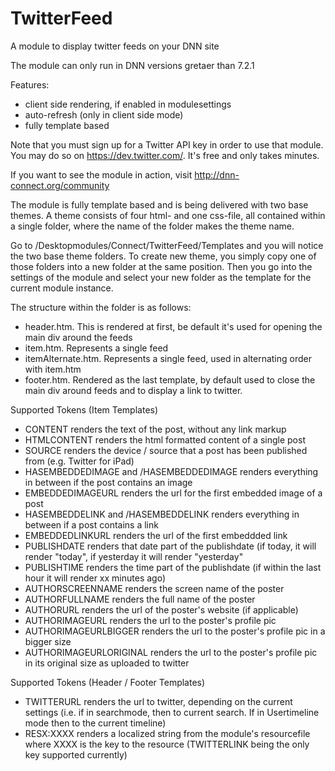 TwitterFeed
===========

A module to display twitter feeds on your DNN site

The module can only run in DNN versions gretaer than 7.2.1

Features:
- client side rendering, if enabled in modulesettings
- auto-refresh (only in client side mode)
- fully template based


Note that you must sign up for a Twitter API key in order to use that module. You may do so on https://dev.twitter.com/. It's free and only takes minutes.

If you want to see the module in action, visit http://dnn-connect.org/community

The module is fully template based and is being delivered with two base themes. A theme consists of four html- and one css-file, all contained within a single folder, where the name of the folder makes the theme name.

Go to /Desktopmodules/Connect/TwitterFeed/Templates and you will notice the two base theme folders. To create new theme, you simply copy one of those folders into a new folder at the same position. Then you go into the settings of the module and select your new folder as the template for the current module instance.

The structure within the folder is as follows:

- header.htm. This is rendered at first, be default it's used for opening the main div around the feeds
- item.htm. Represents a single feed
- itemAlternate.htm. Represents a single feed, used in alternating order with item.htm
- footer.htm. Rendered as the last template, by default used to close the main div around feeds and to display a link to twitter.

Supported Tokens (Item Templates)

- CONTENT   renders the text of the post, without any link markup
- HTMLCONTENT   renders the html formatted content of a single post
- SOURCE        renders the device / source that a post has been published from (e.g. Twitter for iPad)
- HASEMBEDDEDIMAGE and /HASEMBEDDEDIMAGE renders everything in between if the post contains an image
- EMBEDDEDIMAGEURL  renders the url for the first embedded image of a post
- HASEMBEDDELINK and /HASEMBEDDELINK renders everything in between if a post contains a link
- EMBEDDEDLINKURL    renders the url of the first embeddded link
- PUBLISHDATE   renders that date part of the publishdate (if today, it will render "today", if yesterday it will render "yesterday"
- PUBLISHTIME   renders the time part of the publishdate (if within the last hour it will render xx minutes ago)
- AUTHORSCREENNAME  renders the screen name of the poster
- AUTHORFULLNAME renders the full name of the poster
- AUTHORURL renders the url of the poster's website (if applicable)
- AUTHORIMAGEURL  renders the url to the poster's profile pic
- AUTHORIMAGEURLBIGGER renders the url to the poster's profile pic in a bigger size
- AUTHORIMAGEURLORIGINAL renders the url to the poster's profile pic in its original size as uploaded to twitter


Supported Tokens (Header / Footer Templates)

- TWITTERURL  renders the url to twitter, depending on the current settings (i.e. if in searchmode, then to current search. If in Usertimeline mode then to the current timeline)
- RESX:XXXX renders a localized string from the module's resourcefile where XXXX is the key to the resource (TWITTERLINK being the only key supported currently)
--
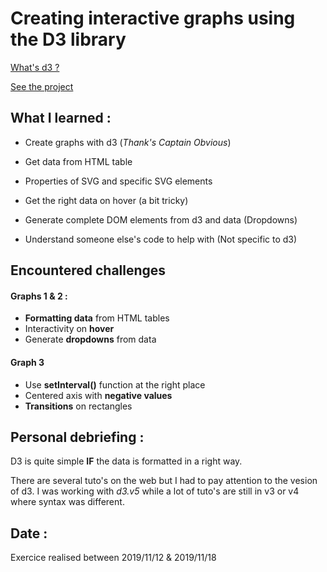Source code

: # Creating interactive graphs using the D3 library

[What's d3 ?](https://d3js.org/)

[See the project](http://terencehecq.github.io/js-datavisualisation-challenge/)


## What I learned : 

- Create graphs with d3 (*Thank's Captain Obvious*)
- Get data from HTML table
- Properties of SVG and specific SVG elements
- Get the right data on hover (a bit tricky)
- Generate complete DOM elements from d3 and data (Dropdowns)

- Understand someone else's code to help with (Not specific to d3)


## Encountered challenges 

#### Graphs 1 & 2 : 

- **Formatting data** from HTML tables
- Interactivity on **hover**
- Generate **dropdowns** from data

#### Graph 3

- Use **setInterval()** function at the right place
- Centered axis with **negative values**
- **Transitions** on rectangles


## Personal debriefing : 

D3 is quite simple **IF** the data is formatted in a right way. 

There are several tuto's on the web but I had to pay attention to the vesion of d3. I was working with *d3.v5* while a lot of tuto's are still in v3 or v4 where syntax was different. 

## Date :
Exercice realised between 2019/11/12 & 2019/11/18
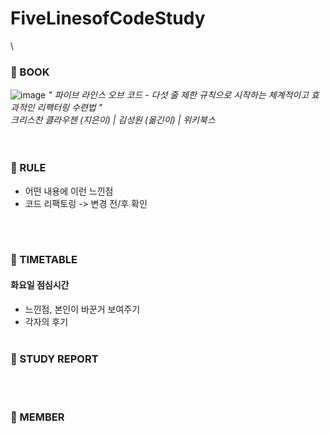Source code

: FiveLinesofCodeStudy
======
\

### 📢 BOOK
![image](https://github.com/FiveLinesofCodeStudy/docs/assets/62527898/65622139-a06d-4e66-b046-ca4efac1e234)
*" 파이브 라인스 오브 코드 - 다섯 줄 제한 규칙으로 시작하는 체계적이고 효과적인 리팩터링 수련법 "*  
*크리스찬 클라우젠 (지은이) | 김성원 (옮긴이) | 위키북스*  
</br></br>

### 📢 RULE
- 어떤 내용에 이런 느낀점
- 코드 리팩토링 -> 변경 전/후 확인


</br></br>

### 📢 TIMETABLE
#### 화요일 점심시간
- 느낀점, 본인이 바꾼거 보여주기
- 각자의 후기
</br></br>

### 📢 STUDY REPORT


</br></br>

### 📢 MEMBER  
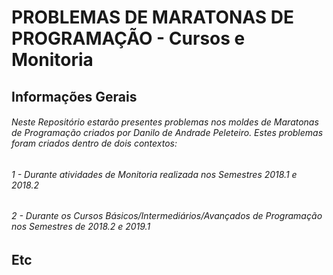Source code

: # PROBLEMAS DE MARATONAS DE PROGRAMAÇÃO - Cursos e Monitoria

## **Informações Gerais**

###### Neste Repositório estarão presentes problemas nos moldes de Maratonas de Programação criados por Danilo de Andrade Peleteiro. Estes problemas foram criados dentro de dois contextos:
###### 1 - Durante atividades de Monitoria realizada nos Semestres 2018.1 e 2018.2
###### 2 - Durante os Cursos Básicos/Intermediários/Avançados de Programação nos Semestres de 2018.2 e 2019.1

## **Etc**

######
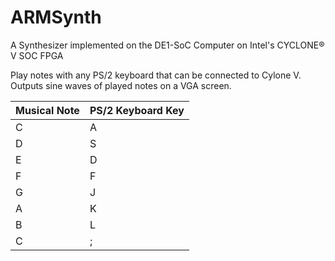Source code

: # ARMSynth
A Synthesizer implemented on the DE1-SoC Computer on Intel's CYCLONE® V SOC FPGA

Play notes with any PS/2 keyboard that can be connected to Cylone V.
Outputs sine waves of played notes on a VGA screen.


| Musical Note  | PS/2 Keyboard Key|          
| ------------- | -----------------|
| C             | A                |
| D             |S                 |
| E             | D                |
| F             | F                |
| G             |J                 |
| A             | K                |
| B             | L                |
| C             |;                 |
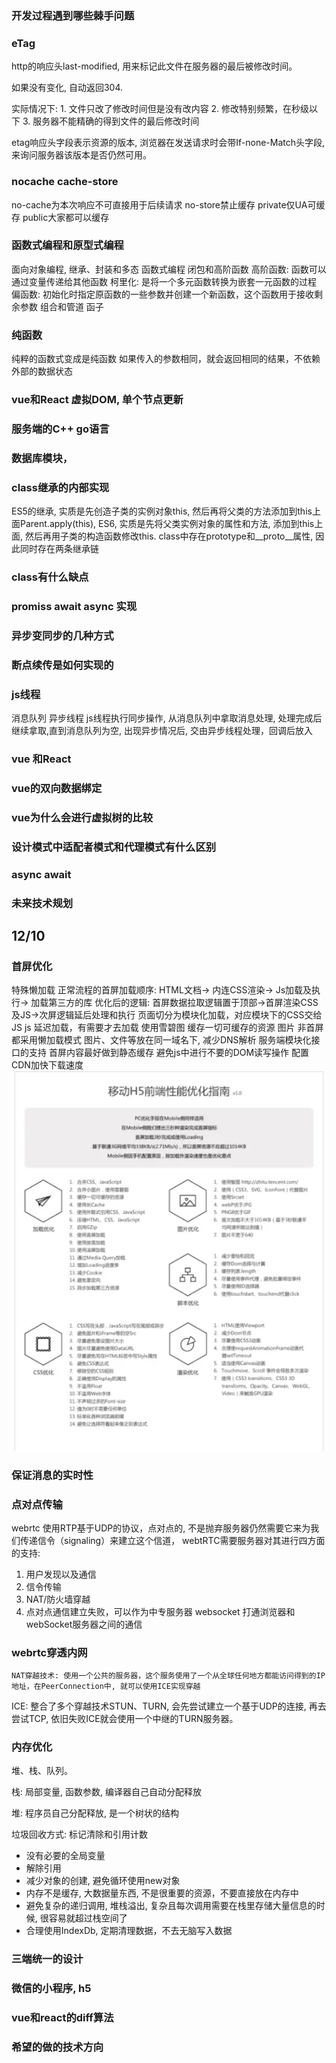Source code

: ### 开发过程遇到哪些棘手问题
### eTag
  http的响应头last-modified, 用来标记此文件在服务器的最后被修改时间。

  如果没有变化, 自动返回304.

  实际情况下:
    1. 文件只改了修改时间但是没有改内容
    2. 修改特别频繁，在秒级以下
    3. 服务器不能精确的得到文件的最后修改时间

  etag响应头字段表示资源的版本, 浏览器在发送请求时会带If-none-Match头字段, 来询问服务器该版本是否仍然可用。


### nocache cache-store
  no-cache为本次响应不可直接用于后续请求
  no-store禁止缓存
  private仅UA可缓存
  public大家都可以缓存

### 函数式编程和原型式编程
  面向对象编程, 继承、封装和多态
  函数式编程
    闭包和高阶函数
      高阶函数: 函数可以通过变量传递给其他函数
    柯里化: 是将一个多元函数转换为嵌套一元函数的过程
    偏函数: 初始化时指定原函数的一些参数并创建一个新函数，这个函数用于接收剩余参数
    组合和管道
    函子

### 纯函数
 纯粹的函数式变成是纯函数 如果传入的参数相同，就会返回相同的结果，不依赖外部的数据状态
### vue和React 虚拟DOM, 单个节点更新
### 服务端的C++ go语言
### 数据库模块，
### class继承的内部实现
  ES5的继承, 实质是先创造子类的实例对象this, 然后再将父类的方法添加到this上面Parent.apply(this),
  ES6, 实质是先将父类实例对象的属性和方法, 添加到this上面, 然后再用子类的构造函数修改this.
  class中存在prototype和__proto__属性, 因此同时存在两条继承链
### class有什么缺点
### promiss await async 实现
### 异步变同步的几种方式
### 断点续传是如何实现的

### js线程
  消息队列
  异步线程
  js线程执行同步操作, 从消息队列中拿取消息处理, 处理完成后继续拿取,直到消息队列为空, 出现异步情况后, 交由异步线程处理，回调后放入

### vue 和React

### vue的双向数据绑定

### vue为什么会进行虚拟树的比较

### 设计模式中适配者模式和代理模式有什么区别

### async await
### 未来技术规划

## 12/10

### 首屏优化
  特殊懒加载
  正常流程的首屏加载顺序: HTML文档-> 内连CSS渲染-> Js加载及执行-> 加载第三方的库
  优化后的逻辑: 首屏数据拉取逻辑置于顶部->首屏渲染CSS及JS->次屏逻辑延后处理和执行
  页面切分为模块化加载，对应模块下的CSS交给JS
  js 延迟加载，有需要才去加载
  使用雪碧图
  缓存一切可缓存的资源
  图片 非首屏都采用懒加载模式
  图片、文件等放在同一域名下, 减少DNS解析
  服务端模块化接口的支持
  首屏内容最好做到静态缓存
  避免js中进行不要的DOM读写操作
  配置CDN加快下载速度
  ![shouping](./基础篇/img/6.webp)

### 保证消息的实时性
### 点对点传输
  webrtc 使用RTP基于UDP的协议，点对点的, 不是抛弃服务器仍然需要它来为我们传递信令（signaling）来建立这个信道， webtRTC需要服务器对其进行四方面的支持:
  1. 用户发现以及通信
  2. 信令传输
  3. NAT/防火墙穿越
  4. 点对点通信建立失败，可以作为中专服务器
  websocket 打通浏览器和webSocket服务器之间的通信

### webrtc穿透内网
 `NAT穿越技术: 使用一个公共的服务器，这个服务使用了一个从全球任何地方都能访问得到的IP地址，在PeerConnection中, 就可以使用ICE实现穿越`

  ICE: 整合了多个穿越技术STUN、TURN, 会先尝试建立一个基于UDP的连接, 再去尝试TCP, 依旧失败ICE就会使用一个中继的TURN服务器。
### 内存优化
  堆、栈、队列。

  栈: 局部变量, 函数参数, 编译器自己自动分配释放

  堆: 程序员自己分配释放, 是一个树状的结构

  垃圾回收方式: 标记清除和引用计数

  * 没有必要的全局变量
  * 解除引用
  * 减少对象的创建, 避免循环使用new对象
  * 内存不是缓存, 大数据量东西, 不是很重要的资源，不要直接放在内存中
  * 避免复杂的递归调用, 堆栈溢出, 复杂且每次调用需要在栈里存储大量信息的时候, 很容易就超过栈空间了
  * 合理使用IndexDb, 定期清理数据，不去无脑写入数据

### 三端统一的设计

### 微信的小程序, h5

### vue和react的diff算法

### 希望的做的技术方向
--
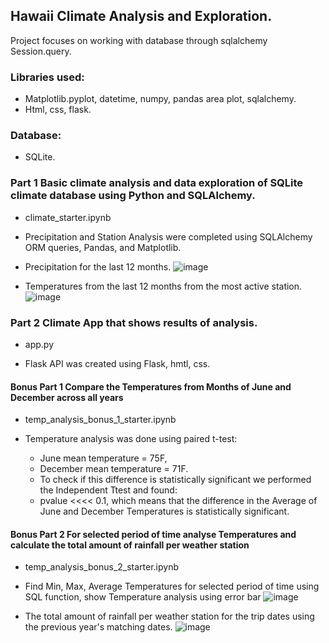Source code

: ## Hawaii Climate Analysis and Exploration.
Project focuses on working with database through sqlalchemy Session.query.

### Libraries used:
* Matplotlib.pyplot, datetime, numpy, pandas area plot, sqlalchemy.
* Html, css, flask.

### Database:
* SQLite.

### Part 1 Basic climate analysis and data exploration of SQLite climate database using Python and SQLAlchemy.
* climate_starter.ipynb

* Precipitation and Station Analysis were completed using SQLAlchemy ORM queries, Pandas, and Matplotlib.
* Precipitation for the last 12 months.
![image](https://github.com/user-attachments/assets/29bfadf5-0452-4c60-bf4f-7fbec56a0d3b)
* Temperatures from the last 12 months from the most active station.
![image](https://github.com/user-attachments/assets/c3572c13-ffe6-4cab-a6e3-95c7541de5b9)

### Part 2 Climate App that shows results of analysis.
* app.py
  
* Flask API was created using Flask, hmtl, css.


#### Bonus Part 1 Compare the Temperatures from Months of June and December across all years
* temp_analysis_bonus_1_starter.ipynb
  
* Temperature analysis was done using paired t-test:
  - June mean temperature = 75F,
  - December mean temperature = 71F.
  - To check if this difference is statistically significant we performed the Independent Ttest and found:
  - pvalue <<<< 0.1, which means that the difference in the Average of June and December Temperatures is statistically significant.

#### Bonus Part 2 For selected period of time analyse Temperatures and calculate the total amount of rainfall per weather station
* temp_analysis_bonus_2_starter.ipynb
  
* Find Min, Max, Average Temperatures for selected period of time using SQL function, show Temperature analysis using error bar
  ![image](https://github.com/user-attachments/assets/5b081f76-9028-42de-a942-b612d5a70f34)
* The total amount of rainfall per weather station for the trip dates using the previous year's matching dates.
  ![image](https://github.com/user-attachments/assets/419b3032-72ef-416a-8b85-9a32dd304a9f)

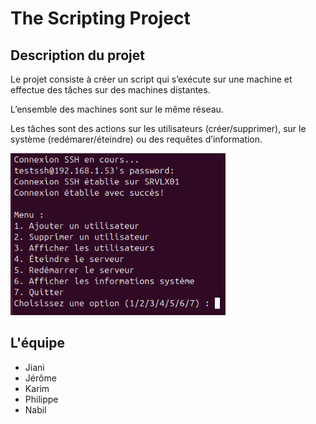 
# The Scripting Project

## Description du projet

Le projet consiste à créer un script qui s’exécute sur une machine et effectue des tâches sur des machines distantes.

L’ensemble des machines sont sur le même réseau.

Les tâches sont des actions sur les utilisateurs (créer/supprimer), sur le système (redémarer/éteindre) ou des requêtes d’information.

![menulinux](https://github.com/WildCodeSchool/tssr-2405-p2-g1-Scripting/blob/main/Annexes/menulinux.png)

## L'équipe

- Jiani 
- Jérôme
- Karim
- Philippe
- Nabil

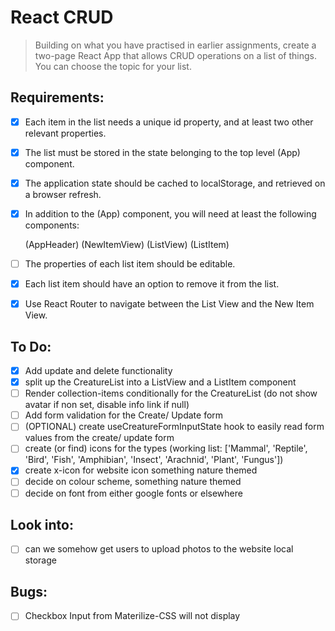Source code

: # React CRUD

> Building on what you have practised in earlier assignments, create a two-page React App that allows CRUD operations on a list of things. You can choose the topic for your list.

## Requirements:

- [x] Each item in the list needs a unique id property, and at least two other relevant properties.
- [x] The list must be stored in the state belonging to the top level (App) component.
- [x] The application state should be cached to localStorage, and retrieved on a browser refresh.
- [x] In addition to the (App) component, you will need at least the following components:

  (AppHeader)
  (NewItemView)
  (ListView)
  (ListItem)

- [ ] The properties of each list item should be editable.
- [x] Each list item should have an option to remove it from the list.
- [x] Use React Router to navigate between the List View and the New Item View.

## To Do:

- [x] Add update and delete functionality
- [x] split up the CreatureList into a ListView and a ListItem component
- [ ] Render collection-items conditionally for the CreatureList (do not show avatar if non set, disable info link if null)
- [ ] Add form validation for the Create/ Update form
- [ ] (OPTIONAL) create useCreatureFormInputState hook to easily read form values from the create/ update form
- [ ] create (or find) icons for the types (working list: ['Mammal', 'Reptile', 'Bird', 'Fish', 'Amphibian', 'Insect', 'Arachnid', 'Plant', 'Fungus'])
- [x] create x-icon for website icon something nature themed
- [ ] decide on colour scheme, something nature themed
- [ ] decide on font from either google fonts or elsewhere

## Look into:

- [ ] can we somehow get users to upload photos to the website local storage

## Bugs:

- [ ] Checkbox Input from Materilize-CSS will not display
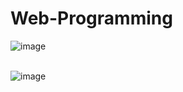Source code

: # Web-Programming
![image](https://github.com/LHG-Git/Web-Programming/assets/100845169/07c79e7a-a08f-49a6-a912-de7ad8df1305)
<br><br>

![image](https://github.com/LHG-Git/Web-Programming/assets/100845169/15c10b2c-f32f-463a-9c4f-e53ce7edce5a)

**EXERCISE AIM:**
When a line in the material includes the word "themed", copy it out.

**THE ANSWER:**
- [x] create x-icon for website icon something nature themed
- [ ] decide on colour scheme, something nature themed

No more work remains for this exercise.